## [The task]
Your answer should be the exact lines of the data below from the one containing "Expert-marked regions of" through the one containing "136, 133, 146)"; please include nothing else.

------------------------------------------------

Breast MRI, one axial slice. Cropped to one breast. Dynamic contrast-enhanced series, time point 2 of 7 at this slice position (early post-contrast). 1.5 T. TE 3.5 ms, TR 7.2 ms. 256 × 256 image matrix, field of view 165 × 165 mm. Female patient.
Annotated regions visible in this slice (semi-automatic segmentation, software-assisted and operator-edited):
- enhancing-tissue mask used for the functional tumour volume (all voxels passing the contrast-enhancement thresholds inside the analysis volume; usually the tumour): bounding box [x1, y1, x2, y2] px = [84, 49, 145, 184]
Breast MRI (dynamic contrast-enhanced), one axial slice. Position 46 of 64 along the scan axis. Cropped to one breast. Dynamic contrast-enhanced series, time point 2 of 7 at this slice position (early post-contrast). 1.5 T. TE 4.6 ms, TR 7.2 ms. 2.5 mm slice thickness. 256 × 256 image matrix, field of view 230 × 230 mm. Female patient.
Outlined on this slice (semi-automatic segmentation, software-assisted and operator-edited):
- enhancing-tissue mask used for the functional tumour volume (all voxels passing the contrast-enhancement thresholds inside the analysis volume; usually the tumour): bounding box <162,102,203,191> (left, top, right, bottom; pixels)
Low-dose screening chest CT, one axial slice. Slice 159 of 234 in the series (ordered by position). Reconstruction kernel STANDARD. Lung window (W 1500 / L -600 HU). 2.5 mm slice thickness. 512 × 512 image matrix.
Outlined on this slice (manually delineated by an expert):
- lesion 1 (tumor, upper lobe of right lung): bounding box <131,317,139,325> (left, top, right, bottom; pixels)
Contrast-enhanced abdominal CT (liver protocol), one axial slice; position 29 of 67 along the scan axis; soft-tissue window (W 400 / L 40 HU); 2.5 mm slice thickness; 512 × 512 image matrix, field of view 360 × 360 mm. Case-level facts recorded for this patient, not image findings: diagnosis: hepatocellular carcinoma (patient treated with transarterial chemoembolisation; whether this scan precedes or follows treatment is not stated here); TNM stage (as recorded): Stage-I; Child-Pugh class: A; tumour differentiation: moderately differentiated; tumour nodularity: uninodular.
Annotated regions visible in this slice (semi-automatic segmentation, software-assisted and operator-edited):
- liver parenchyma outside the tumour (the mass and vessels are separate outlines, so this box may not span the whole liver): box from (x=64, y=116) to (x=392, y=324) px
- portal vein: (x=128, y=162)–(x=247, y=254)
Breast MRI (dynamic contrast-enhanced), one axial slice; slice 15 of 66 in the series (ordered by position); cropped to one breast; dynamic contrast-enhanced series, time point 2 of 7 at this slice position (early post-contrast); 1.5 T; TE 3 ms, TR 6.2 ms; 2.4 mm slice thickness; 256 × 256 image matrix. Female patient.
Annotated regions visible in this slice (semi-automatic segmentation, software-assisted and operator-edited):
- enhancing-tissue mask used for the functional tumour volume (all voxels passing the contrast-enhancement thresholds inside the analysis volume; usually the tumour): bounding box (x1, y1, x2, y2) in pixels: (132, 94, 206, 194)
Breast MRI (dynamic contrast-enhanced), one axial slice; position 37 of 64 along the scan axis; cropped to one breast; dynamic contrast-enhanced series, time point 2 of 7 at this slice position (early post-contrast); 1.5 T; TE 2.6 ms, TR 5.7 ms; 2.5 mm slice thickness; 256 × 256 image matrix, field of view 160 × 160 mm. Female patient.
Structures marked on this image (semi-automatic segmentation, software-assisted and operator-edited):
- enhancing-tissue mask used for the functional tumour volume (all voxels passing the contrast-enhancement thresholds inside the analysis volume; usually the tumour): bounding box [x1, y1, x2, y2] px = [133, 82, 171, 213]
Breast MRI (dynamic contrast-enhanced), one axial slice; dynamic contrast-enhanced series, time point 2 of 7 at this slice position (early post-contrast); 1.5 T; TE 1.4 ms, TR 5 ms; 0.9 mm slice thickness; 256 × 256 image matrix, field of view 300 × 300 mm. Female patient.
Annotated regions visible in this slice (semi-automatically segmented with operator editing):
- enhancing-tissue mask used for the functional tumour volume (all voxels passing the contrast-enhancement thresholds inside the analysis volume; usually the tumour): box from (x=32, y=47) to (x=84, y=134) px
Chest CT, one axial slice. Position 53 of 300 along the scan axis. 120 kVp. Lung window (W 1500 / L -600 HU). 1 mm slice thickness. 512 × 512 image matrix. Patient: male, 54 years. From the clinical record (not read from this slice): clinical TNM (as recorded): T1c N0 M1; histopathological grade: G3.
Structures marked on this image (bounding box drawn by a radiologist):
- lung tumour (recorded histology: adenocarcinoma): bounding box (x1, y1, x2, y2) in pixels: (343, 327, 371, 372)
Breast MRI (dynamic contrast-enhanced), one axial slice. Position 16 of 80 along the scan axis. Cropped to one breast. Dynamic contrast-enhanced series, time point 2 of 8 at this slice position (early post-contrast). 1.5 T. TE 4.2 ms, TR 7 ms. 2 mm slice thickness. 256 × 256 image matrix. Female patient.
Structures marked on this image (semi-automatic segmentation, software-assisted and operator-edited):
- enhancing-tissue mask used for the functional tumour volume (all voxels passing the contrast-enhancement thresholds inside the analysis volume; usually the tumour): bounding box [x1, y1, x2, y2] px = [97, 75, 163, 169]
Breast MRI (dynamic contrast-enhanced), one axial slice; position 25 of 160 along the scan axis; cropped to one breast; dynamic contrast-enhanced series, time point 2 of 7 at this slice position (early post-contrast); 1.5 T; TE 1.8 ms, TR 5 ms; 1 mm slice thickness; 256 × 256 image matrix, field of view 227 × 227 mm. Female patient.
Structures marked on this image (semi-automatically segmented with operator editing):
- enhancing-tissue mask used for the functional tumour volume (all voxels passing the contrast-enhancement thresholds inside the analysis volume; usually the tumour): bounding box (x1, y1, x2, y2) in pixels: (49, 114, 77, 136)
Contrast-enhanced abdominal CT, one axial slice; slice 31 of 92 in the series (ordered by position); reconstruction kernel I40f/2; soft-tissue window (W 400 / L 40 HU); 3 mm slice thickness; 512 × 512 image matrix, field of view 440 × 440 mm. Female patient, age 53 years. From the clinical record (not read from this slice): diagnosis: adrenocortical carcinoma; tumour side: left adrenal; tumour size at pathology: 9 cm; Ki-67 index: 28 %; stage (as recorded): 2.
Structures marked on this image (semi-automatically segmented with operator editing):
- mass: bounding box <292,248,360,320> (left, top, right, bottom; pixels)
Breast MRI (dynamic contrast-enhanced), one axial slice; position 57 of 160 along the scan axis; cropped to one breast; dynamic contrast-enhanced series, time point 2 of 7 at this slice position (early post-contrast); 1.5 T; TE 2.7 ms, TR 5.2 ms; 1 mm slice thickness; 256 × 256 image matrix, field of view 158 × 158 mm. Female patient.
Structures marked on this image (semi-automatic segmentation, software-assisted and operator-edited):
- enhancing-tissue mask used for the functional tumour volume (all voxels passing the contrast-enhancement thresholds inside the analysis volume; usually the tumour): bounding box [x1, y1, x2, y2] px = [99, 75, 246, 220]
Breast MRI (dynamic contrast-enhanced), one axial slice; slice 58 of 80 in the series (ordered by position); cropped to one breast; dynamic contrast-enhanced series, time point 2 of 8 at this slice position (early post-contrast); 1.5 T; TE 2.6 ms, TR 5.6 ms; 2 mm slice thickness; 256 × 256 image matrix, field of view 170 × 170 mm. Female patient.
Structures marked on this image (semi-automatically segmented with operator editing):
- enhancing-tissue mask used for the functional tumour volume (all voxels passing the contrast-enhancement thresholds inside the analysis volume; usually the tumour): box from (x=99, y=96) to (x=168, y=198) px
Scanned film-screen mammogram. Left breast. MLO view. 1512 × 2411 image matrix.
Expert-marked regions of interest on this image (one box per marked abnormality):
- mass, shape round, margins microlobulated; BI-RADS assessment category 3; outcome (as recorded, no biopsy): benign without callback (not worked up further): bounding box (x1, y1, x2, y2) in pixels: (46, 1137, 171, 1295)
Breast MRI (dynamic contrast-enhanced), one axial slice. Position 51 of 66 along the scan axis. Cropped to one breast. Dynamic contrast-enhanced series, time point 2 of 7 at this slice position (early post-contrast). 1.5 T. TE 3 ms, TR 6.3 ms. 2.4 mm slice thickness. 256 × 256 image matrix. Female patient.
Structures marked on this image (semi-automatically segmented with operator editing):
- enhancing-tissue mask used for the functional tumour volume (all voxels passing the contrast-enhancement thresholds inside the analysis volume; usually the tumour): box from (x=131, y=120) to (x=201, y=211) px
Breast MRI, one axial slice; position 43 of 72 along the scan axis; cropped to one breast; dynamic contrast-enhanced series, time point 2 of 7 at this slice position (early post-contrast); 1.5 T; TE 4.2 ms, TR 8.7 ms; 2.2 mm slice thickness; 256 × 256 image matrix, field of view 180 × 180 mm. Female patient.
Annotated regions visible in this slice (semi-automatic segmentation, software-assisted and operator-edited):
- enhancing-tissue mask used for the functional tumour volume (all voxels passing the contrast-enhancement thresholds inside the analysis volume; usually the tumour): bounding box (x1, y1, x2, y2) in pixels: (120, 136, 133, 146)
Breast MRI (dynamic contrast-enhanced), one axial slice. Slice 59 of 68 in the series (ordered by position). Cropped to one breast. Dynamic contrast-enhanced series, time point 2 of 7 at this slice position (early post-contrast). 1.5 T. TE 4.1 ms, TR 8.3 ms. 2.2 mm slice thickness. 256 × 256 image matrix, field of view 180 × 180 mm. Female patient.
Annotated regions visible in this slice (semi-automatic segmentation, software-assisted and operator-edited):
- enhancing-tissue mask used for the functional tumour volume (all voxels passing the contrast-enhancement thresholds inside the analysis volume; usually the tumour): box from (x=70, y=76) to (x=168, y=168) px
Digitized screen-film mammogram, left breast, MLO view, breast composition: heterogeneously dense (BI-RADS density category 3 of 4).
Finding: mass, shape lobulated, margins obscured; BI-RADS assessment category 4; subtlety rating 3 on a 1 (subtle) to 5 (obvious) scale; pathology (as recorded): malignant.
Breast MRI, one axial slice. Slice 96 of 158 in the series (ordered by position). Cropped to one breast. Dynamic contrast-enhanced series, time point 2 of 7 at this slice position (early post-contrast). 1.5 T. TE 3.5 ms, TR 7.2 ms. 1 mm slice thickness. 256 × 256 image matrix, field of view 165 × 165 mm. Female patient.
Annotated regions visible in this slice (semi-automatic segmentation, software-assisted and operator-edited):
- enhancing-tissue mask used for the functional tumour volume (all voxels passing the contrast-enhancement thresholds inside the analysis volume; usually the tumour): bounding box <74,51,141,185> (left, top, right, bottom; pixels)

------------------------------------------------

## [Answer to this task]
Expert-marked regions of interest on this image (one box per marked abnormality):
- mass, shape round, margins microlobulated; BI-RADS assessment category 3; outcome (as recorded, no biopsy): benign without callback (not worked up further): bounding box (x1, y1, x2, y2) in pixels: (46, 1137, 171, 1295)
Breast MRI (dynamic contrast-enhanced), one axial slice. Position 51 of 66 along the scan axis. Cropped to one breast. Dynamic contrast-enhanced series, time point 2 of 7 at this slice position (early post-contrast). 1.5 T. TE 3 ms, TR 6.3 ms. 2.4 mm slice thickness. 256 × 256 image matrix. Female patient.
Structures marked on this image (semi-automatically segmented with operator editing):
- enhancing-tissue mask used for the functional tumour volume (all voxels passing the contrast-enhancement thresholds inside the analysis volume; usually the tumour): box from (x=131, y=120) to (x=201, y=211) px
Breast MRI, one axial slice; position 43 of 72 along the scan axis; cropped to one breast; dynamic contrast-enhanced series, time point 2 of 7 at this slice position (early post-contrast); 1.5 T; TE 4.2 ms, TR 8.7 ms; 2.2 mm slice thickness; 256 × 256 image matrix, field of view 180 × 180 mm. Female patient.
Annotated regions visible in this slice (semi-automatic segmentation, software-assisted and operator-edited):
- enhancing-tissue mask used for the functional tumour volume (all voxels passing the contrast-enhancement thresholds inside the analysis volume; usually the tumour): bounding box (x1, y1, x2, y2) in pixels: (120, 136, 133, 146)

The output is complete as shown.